Workshop reflections

Workshop: Studying Housing in Interdisciplinary Perspective, 11.11.2017 © Kirsten Rüther

 

 

Martina Barker-Ciganikova

Some Reflections on Studying Housing in Interdisciplinary Perspective

When compiling the list of workshop participants many months before our November workshop entitled “Studying Housing in Interdisciplinary Perspective”, I would not have guessed how many synergies could emerge between researchers coming from so many different academic disciplines. Scholars from African studies, history, urban planning, architecture, linguistics, literary studies, political science – all putting housing into focus for some three days, all exchanging knowledge and research experience and enriching each other’s perspectives on and understanding of housing. This blog entry is by far not meant as an attempt to reproduce either the individual presentations or the fruitful discussions that followed them. We aim to prepare a separate workshop proceedings publication for that purpose. My intention here is a straightforward reflection on how one learns about housing, what housing means, and why it matters to talk about it.

Would you have guessed that one can learn a lot about housing in (post-)colonial Nairobi through Meja Mwangi’s fictional novels? Or that a simple search for cigarettes in the midst of the old Zanzibar town can lead to academic questions on “doing the city” – by reflecting on landmarks, artefacts, language usage and in particular on the different ways we describe a path or a direction to a stranger. Or that housing projects and schemes implemented in DRC, Zambia, Kenya and Cameroun have so much in common that one gets the feeling (as one participant skillfully put it) that “all the colonizers notwithstanding, it is as if British, French or Belgian graduated from the same school.”

Digging deeper and deeper we discovered that housing has many more dimensions and facets than we originally might have thought. A metaphor of an old house painted several times over and over comes to my mind: some of the colours start to peal off with time, revealing layer by layer both the essence and the wide range of meanings of housing. Is housing a “tool of empire” to exercise absolute control over private, social and sexual relations of inhabitants and dwellers or is it rather an instrument in the hands of the “contained” to “reframe” the imposed policies and practices according to their own ideas and wishes? The factual mismatch between theory (planning) and practice (implementation and building) of housing leaves us assuming that it is both – the attempt to coerce and the mechanism to defend oneself or even to defy the imposition of order.

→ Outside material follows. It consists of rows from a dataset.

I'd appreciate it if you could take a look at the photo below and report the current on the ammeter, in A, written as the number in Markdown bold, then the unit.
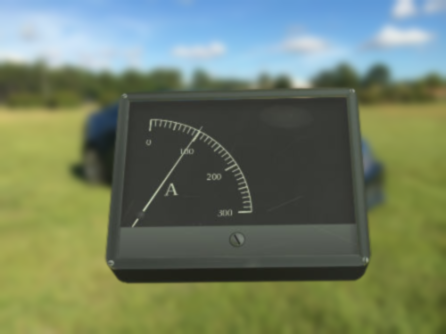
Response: **100** A
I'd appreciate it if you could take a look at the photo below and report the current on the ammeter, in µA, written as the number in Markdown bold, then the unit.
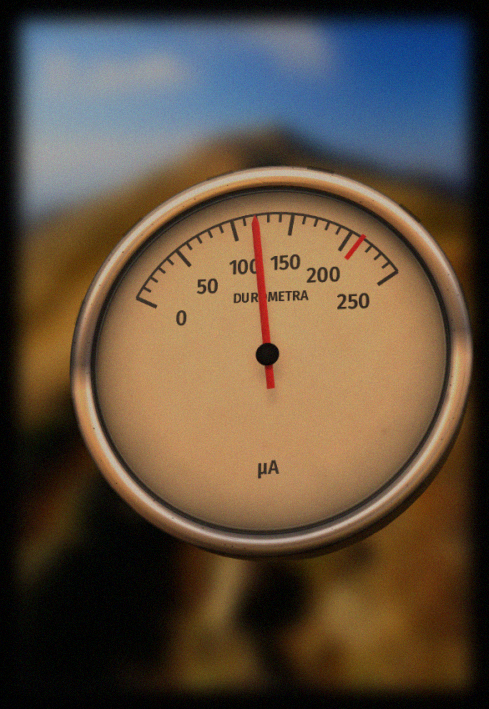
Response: **120** µA
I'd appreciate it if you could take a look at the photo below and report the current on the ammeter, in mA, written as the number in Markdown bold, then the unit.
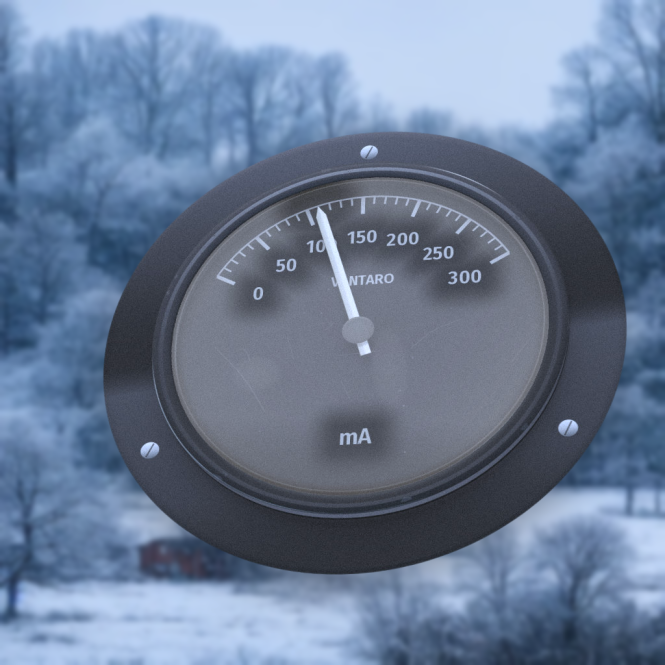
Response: **110** mA
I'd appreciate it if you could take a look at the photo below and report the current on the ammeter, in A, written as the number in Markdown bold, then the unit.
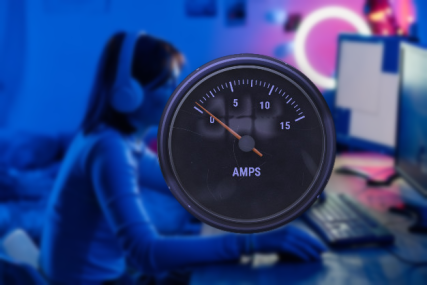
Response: **0.5** A
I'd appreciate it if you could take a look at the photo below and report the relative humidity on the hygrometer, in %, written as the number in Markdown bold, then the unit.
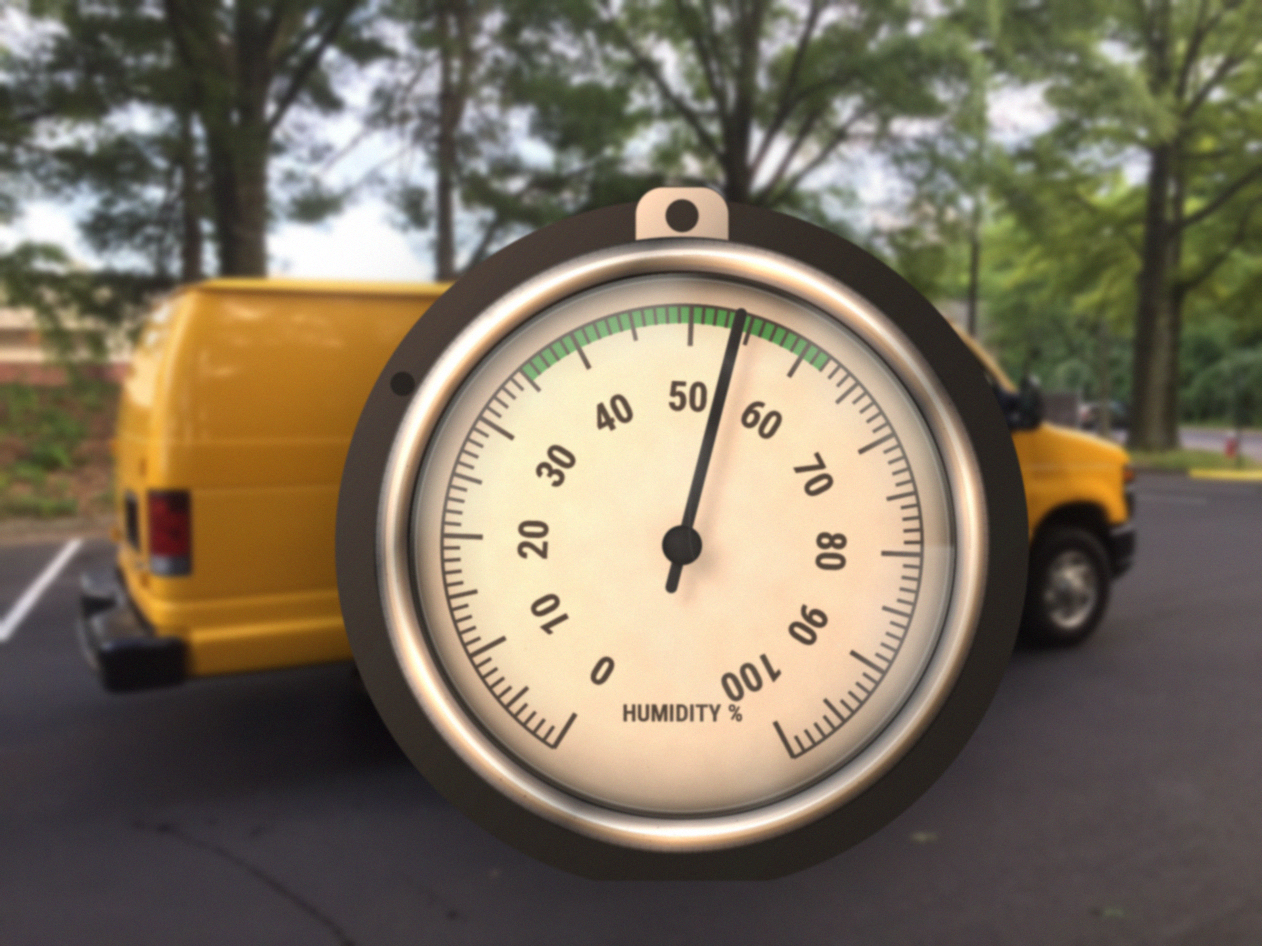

But how do we make sense of these different perspectives and how do we bring them into dialogue? How do we give voice to all involved actors? And why does it matter? It matters because housing is a lens, through which prevalent social, political, economic and cultural processes at any given time get reflected. It matters because housing is so much more than a mere physical structure – housing is home and shelter, it is a basic need. Housing has its own dynamics; it’s a happening place, it lives. It is a discourse, a policy, a promise, a right, an unfulfilled dream, an object of desire, a component of development and welfare agenda, a pacification instrument, a negotiation process, a means to achieve other ends. Housing is … ? It is an expression of intersections and changing relations between involved actors, be they employers and employees, men and women, owners and subtenants, powerful and powerless. And because it is a lived and built environment, it never works out in reality as it was intended to, to quote another participant here, it gets “messy” somewhere along the way. It is precisely this “messiness” that makes research on housing more challenging but at the same time all the more interesting.